SSEvent follows the WHATWG event model: event is reset for each event, while id is sticky and carries forward until the server changes it. RestClient does not reconnect on your behalf, so it never sends Last-Event-ID itself; an endpoint that wants to resume reads ev.id and supplies it on a fresh request. SSEvent is SSE-specific: NDJSON elements have no event metadata and stay the bare decoded value.

Cancellation

A Stream holds an open connection and a couple of background tasks, so it must be closed when you are done. Draining it to completion closes it for you. To stop early, close it; and because a Stream is a plain value, you can hand it to another task and close it from there:

stream = chat(messages = msgs)
@spawn (stop_requested() && close(stream))  # a UI button, a timeout, a supervisor
for delta in stream
    print(delta.text)
end

Closing a stream ends a blocked iteration cleanly, the way break would, not by raising. You write no try~/~catch for the cancellation case. A genuine mid-stream failure is different: a server that drops the connection partway, or a payload that fails to parse, surfaces as a thrown exception when you next iterate, so a truncated stream is never silently mistaken for a complete one.

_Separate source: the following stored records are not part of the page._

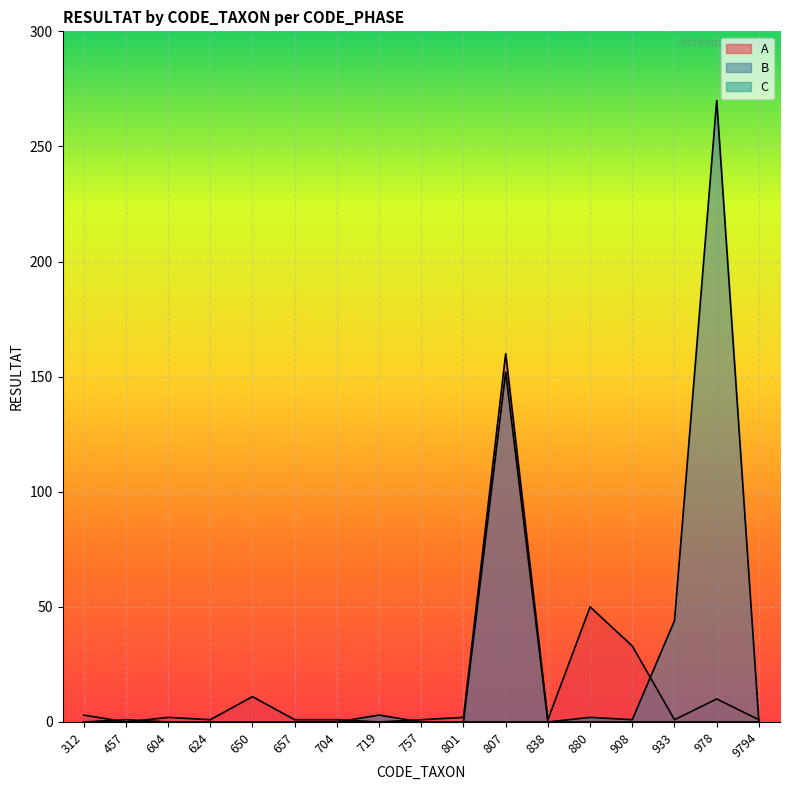

Which has a higher value, 657 or 757?

657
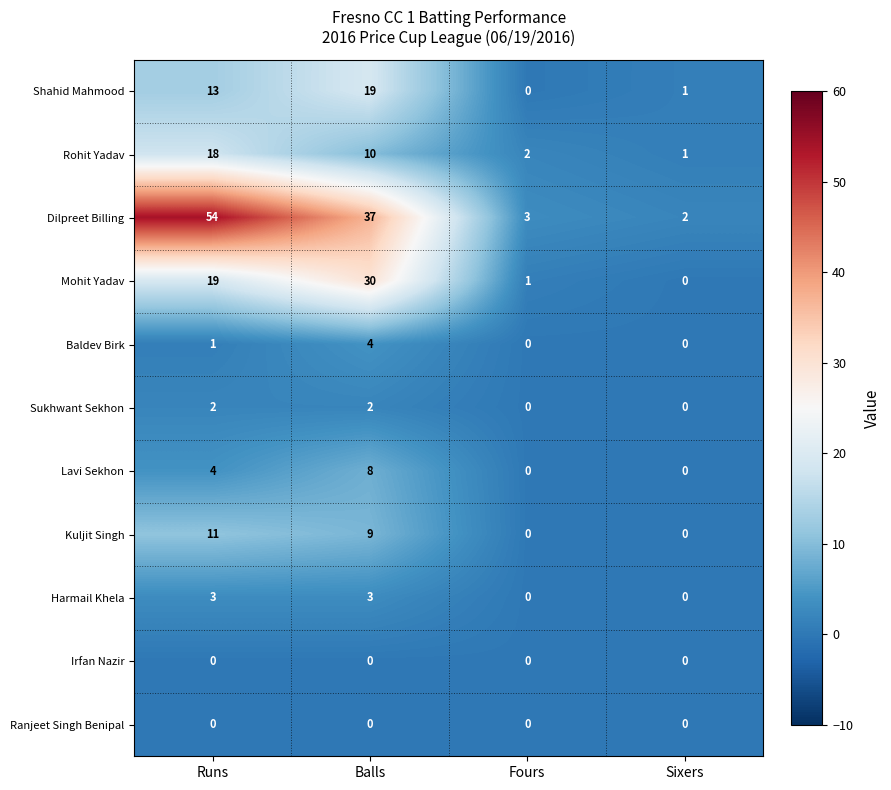

Is it true that Kuljit Singh equals 13 at Balls?

False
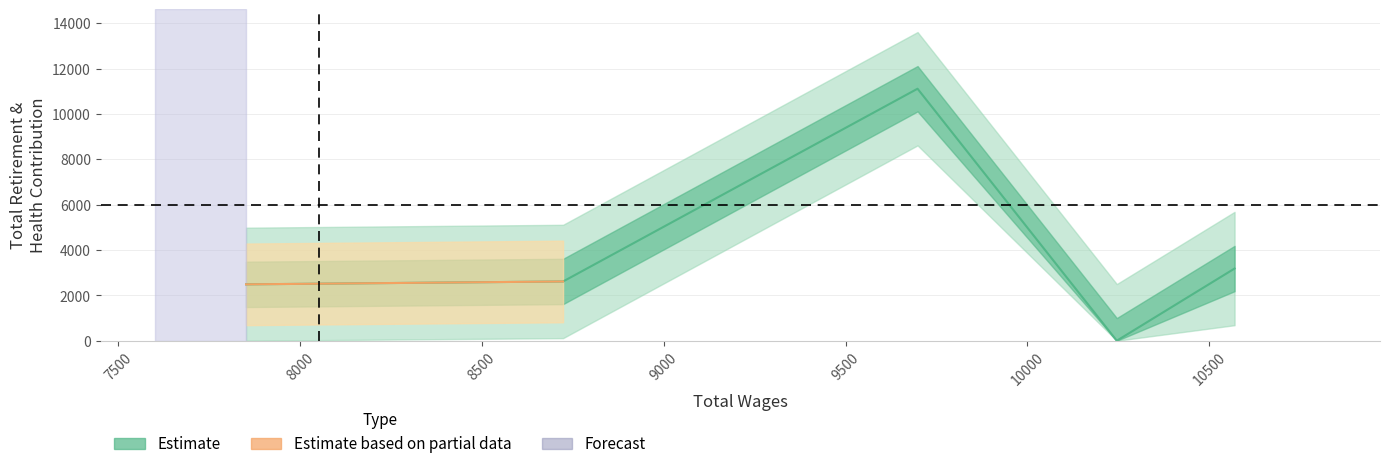

What is the difference between the values at 10570 and 8723?

571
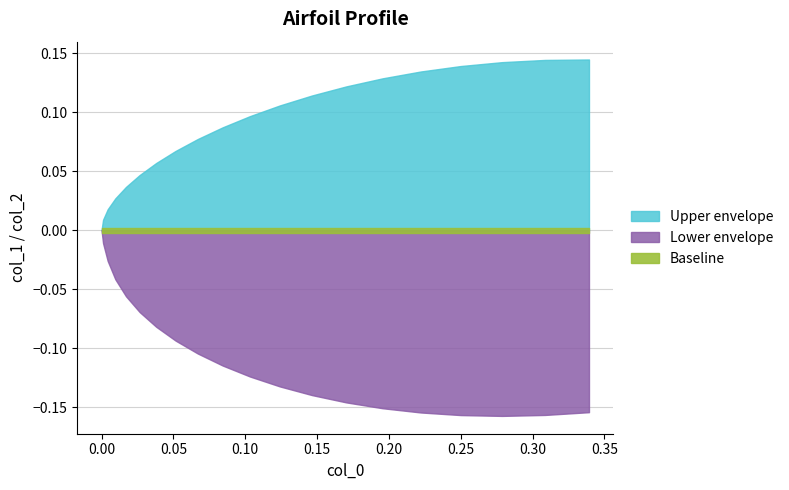

The value of Upper envelope at 0.10332 is 0.1. True or false?

True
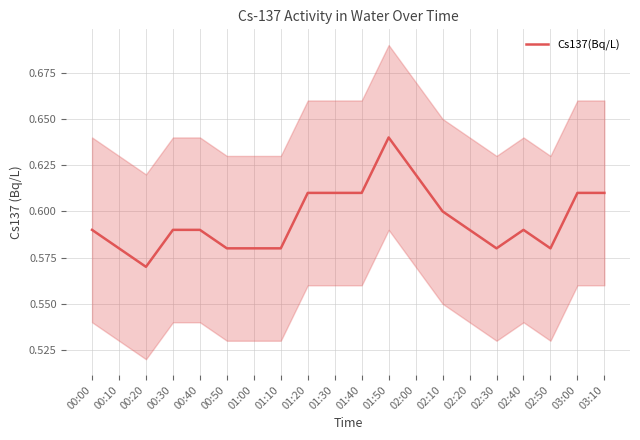

True or false: the data shows 1.1 at 01:40.

False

A stream you simply stop iterating and drop is reclaimed by its finaliser, though closing it explicitly is better.

Info

Streaming bypasses the response cache (a stream has no settled body to store), and the rate limiter acts only on the initial response status. Once frames are flowing there is nothing to retry, so a rate-limit response is handled before the first element is ever exposed, exactly as for a buffered request.